Input data:
[Start of section]
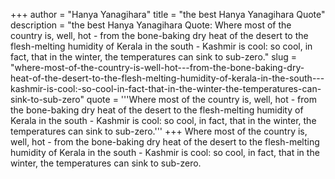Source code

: +++
author = "Hanya Yanagihara"
title = "the best Hanya Yanagihara Quote"
description = "the best Hanya Yanagihara Quote: Where most of the country is, well, hot - from the bone-baking dry heat of the desert to the flesh-melting humidity of Kerala in the south - Kashmir is cool: so cool, in fact, that in the winter, the temperatures can sink to sub-zero."
slug = "where-most-of-the-country-is-well-hot---from-the-bone-baking-dry-heat-of-the-desert-to-the-flesh-melting-humidity-of-kerala-in-the-south---kashmir-is-cool:-so-cool-in-fact-that-in-the-winter-the-temperatures-can-sink-to-sub-zero"
quote = '''Where most of the country is, well, hot - from the bone-baking dry heat of the desert to the flesh-melting humidity of Kerala in the south - Kashmir is cool: so cool, in fact, that in the winter, the temperatures can sink to sub-zero.'''
+++
Where most of the country is, well, hot - from the bone-baking dry heat of the desert to the flesh-melting humidity of Kerala in the south - Kashmir is cool: so cool, in fact, that in the winter, the temperatures can sink to sub-zero.
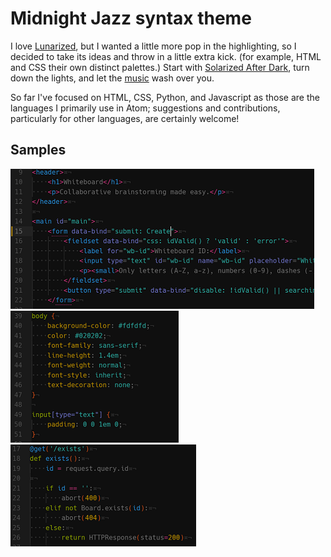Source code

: # Midnight Jazz syntax theme

I love [Lunarized](https://github.com/aclissold/lunarized-syntax), but I wanted a little more pop in the highlighting, so I decided to take its ideas and throw in a little extra kick.  (for example, HTML and CSS their own distinct palettes.)  Start with [Solarized After Dark](https://github.com/atom/solarized-dark-syntax), turn down the lights, and let the [music](http://somafm.com/) wash over you.

So far I've focused on HTML, CSS, Python, and Javascript as those are the languages I primarily use in Atom; suggestions and contributions, particularly for other languages, are certainly welcome!

## Samples

![HTML sample](https://github.com/PlaidPhantom/midnight-jazz-syntax/raw/master/samples/html.png)
![CSS sample](https://github.com/PlaidPhantom/midnight-jazz-syntax/raw/master/samples/css.png)
![Python sample](https://github.com/PlaidPhantom/midnight-jazz-syntax/raw/master/samples/python.png)
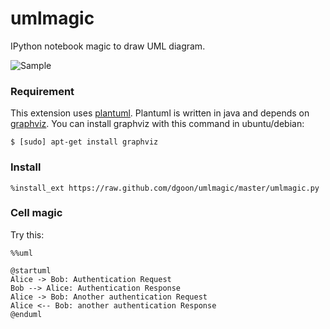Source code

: # umlmagic

IPython notebook magic to draw UML diagram.

![Sample](http://raw.github.com/dgoon/umlmagic/master/static/umlmagic.png "Sample")

### Requirement

This extension uses [plantuml](http://plantuml.sourceforge.net/).
Plantuml is written in java and depends on [graphviz](http://www.graphviz.org/).
You can install graphviz with this command in ubuntu/debian:

    $ [sudo] apt-get install graphviz

### Install

    %install_ext https://raw.github.com/dgoon/umlmagic/master/umlmagic.py

### Cell magic

Try this:

    %%uml

    @startuml
    Alice -> Bob: Authentication Request
    Bob --> Alice: Authentication Response
    Alice -> Bob: Another authentication Request
    Alice <-- Bob: another authentication Response
    @enduml
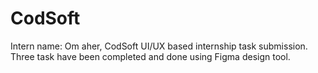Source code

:# CodSoft
Intern name: Om aher,
CodSoft UI/UX based internship task submission.
Three task have been completed and done using Figma design tool.
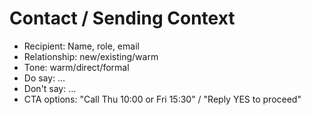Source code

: # Contact / Sending Context

- Recipient: Name, role, email
- Relationship: new/existing/warm
- Tone: warm/direct/formal
- Do say: …
- Don't say: …
- CTA options: "Call Thu 10:00 or Fri 15:30" / "Reply YES to proceed"
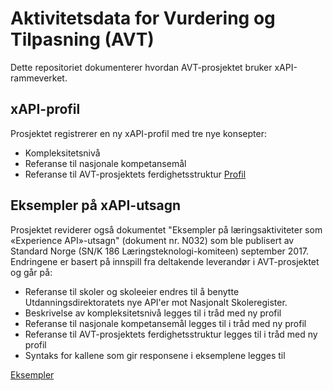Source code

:# Aktivitetsdata for Vurdering og Tilpasning (AVT)
Dette repositoriet dokumenterer hvordan AVT-prosjektet bruker xAPI-rammeverket. 
## xAPI-profil
Prosjektet registrerer en ny xAPI-profil med tre nye konsepter:
- Kompleksitetsnivå
- Referanse til nasjonale kompetansemål
- Referanse til AVT-prosjektets ferdighetsstruktur
[Profil](avt.jsonld)
## Eksempler på xAPI-utsagn
Prosjektet reviderer også dokumentet "Eksempler på læringsaktiviteter som «Experience API»-utsagn" (dokument nr. N032) som ble publisert av Standard Norge (SN/K 186 Læringsteknologi-komiteen) september 2017. Endringene er basert på innspill fra deltakende leverandør i AVT-prosjektet og går på:
- Referanse til skoler og skoleeier endres til å benytte Utdanningsdirektoratets nye API'er mot Nasjonalt Skoleregister.
- Beskrivelse av kompleksitetsnivå legges til i tråd med ny profil
- Referanse til nasjonale kompetansemål legges til i tråd med ny profil
- Referanse til AVT-prosjektets ferdighetsstruktur legges til i tråd med ny profil
- Syntaks for kallene som gir responsene i eksemplene legges til

[Eksempler](eksempler.md)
[End of section]
Work request: Copy the listing's lines exactly, starting at the line that contains "og Tilpasning (AVT)" and ending at the line that contains "[Profil](avt.jsonld)", including both of those lines.

Reply to the exercise:
:# Aktivitetsdata for Vurdering og Tilpasning (AVT)
Dette repositoriet dokumenterer hvordan AVT-prosjektet bruker xAPI-rammeverket. 
## xAPI-profil
Prosjektet registrerer en ny xAPI-profil med tre nye konsepter:
- Kompleksitetsnivå
- Referanse til nasjonale kompetansemål
- Referanse til AVT-prosjektets ferdighetsstruktur
[Profil](avt.jsonld)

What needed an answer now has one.